# Source passage:
[Begin]

I would think that if you are worried about someone seeing the accessibility page, search, contact form, then you should put the site inside your network / require a VPN or as you say (and as we have done) put it behind a proxy that requires authentication.

If you wanted to create a PLIP... :slight_smile:

Agreed.

I try not to monkey around too much with this part of the machinery of Plone, on the basis that it is a pretty secure system and my job is to not take the risk of breaking that security unless there is a very good justification - so I would definitely address this concern /outside/ Plone itself.

I understand the framework team's reluctance to include everything in core. It means more switches, settings, and complicated testing. At some point we have to agree that Plone core is just that: "core" features, not everything including the kitchen sink. When I look at Odoo, I'm reminded of Plone 10 years ago: super popular but also attempting to do everything, and doing it not so well.

[End]

# Task input:
[Begin]

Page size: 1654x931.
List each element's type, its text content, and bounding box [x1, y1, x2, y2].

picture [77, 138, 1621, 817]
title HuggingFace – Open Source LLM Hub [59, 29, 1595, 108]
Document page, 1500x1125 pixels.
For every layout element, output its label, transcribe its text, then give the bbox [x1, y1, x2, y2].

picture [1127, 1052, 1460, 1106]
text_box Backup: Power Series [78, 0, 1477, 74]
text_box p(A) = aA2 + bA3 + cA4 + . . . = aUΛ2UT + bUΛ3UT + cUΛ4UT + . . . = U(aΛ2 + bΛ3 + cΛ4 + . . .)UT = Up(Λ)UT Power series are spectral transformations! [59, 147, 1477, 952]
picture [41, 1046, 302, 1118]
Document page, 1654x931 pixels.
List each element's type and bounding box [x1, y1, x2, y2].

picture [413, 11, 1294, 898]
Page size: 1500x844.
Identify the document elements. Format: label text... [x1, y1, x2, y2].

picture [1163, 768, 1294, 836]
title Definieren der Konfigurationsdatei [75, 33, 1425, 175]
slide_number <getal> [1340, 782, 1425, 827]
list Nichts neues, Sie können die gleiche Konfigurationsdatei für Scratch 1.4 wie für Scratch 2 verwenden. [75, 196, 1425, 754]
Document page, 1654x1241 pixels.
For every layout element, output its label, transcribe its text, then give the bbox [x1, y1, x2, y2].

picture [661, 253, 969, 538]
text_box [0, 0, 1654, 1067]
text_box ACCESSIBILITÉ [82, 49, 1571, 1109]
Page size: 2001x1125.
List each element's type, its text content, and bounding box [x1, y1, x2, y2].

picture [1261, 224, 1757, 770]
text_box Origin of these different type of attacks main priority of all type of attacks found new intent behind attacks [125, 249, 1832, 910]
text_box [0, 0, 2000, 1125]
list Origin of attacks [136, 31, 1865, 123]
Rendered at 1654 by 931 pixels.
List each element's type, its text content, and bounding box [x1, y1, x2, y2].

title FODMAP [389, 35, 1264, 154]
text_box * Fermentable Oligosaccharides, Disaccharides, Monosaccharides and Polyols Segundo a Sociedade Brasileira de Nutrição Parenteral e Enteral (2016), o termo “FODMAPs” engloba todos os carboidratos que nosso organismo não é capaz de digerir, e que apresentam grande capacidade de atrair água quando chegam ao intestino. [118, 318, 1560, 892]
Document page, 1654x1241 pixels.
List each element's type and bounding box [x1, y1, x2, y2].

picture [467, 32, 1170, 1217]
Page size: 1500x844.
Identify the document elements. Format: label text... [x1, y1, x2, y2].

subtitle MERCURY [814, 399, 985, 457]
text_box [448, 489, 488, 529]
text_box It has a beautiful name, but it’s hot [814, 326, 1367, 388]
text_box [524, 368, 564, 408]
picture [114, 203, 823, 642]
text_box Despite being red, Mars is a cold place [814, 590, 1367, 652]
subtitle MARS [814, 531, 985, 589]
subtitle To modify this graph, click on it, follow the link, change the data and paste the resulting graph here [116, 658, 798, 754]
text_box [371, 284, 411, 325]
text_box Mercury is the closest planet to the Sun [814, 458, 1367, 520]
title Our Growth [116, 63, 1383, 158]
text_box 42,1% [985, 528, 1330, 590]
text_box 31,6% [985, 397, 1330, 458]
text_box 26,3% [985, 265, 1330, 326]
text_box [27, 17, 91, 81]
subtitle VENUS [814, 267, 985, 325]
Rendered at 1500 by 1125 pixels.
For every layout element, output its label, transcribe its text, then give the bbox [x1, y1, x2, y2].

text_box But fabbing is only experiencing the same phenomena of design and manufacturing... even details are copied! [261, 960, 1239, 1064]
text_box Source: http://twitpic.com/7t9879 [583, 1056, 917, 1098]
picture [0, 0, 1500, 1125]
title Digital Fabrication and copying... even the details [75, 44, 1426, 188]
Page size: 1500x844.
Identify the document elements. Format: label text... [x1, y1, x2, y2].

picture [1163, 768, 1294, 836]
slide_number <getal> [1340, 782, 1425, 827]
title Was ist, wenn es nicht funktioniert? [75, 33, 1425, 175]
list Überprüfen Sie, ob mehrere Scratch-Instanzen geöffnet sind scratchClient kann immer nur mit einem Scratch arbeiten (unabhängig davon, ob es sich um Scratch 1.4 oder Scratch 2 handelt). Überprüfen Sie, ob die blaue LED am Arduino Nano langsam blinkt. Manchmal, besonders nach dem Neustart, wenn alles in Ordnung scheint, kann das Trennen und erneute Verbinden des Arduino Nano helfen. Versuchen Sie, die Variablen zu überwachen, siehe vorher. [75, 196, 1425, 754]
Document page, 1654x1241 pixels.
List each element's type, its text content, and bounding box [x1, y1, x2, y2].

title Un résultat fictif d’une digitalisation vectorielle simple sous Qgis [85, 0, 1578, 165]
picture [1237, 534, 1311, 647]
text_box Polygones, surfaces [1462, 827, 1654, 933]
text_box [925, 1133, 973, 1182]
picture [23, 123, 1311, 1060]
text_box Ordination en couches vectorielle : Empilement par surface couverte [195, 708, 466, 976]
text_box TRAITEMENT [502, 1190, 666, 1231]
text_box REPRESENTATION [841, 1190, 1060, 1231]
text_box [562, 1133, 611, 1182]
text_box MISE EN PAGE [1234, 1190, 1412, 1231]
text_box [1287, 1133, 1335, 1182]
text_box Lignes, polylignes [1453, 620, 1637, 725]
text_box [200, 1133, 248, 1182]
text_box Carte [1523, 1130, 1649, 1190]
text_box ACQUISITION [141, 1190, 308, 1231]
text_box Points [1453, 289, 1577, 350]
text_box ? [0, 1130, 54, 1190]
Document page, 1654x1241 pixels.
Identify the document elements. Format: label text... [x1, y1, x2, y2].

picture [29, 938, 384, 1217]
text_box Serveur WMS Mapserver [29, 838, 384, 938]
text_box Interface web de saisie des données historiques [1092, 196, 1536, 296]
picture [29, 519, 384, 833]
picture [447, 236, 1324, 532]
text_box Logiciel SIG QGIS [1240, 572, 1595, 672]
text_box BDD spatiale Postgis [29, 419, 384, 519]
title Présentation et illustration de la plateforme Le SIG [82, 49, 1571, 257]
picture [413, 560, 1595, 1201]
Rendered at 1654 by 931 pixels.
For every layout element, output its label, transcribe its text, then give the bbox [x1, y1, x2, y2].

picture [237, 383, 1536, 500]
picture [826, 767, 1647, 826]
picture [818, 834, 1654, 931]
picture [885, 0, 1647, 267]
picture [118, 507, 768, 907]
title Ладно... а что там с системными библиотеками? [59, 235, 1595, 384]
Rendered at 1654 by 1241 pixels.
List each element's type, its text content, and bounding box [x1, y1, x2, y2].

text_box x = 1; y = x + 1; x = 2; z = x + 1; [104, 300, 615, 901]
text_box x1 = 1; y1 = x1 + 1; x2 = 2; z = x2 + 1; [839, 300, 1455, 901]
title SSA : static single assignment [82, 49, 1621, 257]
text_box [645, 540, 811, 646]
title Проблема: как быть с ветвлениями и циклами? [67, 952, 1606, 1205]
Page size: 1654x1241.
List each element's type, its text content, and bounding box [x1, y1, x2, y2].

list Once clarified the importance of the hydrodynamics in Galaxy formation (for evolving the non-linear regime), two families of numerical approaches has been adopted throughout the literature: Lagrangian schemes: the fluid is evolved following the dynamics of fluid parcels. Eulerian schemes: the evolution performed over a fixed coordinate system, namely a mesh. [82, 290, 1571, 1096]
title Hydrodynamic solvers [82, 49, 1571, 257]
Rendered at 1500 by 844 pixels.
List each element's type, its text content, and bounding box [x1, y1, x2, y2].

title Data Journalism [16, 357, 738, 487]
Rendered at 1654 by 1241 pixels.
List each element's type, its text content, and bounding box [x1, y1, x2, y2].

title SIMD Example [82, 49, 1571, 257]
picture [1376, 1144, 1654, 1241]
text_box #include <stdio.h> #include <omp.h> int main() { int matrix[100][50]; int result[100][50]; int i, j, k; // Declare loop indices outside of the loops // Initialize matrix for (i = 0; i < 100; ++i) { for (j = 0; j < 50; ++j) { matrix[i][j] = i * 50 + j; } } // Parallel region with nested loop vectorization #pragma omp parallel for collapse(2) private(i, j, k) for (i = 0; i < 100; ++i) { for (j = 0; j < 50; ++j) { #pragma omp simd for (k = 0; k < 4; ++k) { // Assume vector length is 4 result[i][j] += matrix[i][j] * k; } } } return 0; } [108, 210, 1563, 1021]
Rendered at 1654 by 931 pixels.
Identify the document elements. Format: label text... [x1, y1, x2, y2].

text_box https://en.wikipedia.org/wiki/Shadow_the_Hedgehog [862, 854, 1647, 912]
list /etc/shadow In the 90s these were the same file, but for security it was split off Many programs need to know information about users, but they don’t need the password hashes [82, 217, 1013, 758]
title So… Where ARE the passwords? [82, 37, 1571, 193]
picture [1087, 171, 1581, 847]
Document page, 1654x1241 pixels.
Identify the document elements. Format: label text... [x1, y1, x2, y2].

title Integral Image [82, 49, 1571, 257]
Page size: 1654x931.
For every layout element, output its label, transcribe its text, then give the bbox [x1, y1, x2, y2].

[End]

# Challenge A:
Print everything in the Plone forum post from "I would think" down to "that requires authentication.", copied exactly.
# Challenge B:
Please give back everything in the listing from the line containing "Document page, 1500x1125 pixels." down to the line containing "text_box Backup: Power", both included, repeated exactly.

# Right answer A:
I would think that if you are worried about someone seeing the accessibility page, search, contact form, then you should put the site inside your network / require a VPN or as you say (and as we have done) put it behind a proxy that requires authentication.

# Right answer B:
Document page, 1500x1125 pixels.
For every layout element, output its label, transcribe its text, then give the bbox [x1, y1, x2, y2].

picture [1127, 1052, 1460, 1106]
text_box Backup: Power Series [78, 0, 1477, 74]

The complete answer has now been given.